*Exercise tasks*:
1. In the forum thread about eating coffee creamer, what does Veho say the creamer is made of?
2. Carry on the forum thread about eating coffee creamer, starting after its final post.

*Source text*:
# Is eating coffee creamer bad for health?



## CookiesMilk (Oct 27, 2010)

I love to eat the Nestle Coffee Creamer as I absolutely love the taste of it... 

It looks like this: http://lh5.ggpht.com/_yApw4gLxzGU/SWM4XD3p...coffee-mate.jpg

A big pack with small pack in it. I already ate 5 packet of the coffee creamer.. It's in power form. Now I'm sucking on the emptied packet now.. Eager to get another one now..

I ask this because I heard that people says coffee creamer isn't good for health.. Is it????


----------



## Infinite Zero (Oct 27, 2010)

Most people say that too much of everything is bad for you so probably, yes.


----------



## gifi4 (Oct 27, 2010)

Wouldn't have a clue, So I'll just recommend you to find a health site or something like that and ask there. =)


----------



## Veho (Oct 27, 2010)

It's either powdered milk or vegetable fats (depends from brand to brand), and too much fat is, well, fattening. Like Infinite Zero said, too much of anything is bad. Check the calorie content on the package.


----------



## Arnold Schwarzen (Oct 29, 2010)

I drink my coffee with whole milk, good shit that is. Muscle Milk also tastes better with whole milk.

[Text extracted page by page]
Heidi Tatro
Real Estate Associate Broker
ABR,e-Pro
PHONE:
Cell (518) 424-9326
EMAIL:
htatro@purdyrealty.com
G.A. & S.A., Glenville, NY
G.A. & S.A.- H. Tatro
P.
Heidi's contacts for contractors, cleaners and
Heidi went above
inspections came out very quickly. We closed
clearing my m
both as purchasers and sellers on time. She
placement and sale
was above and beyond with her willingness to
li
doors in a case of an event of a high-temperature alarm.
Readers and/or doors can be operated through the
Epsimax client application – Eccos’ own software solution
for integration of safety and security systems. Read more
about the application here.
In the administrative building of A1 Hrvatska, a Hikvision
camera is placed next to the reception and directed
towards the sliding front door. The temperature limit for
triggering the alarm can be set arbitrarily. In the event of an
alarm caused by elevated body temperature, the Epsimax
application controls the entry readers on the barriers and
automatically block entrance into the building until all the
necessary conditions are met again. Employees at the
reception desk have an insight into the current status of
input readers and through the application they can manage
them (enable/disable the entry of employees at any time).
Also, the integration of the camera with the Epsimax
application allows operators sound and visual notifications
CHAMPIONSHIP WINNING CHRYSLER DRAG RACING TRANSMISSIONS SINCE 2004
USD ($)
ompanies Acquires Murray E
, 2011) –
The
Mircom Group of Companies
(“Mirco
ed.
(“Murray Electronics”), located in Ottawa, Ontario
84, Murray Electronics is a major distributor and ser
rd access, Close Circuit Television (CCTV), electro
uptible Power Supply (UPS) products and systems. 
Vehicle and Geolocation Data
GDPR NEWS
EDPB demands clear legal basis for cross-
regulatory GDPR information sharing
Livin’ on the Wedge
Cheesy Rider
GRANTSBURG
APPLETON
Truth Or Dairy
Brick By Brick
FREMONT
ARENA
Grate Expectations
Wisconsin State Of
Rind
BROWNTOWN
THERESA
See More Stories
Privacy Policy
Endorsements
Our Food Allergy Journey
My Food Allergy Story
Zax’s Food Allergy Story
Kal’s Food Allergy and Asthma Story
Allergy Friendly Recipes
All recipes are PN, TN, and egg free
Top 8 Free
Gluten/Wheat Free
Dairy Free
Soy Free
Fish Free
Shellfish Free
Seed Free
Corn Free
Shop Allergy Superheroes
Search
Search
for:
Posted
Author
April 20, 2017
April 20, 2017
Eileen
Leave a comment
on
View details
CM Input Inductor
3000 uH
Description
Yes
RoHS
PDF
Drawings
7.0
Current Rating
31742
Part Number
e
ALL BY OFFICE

*Answers for each item*:
1. Either powdered milk or vegetable fats, depending on the brand.

2.
----------



## Zaertix (Oct 29, 2010)

I know people that have had coffee creamer in their coffee every day since they started drinking coffee (months and years and years and years) and they are healthy as a horse so I think it depends on what you DO after you drink it..


----------



## ProtoKun7 (Oct 29, 2010)

I think they're referring to actually eating the creamer rather than just having it in coffee.


----------



## CookiesMilk (Oct 29, 2010)

ProtoKun7 is correct


----------



## Zaertix (Oct 29, 2010)

Oh well.... Uhhh yeah that's pretty bad I'mma say... Because not only does it taste gritty and just horrible.... It's just not good for you by itself. Too much fat and what not going in at one time. Because I'm sure you aren't just taking a single spoonful and being done..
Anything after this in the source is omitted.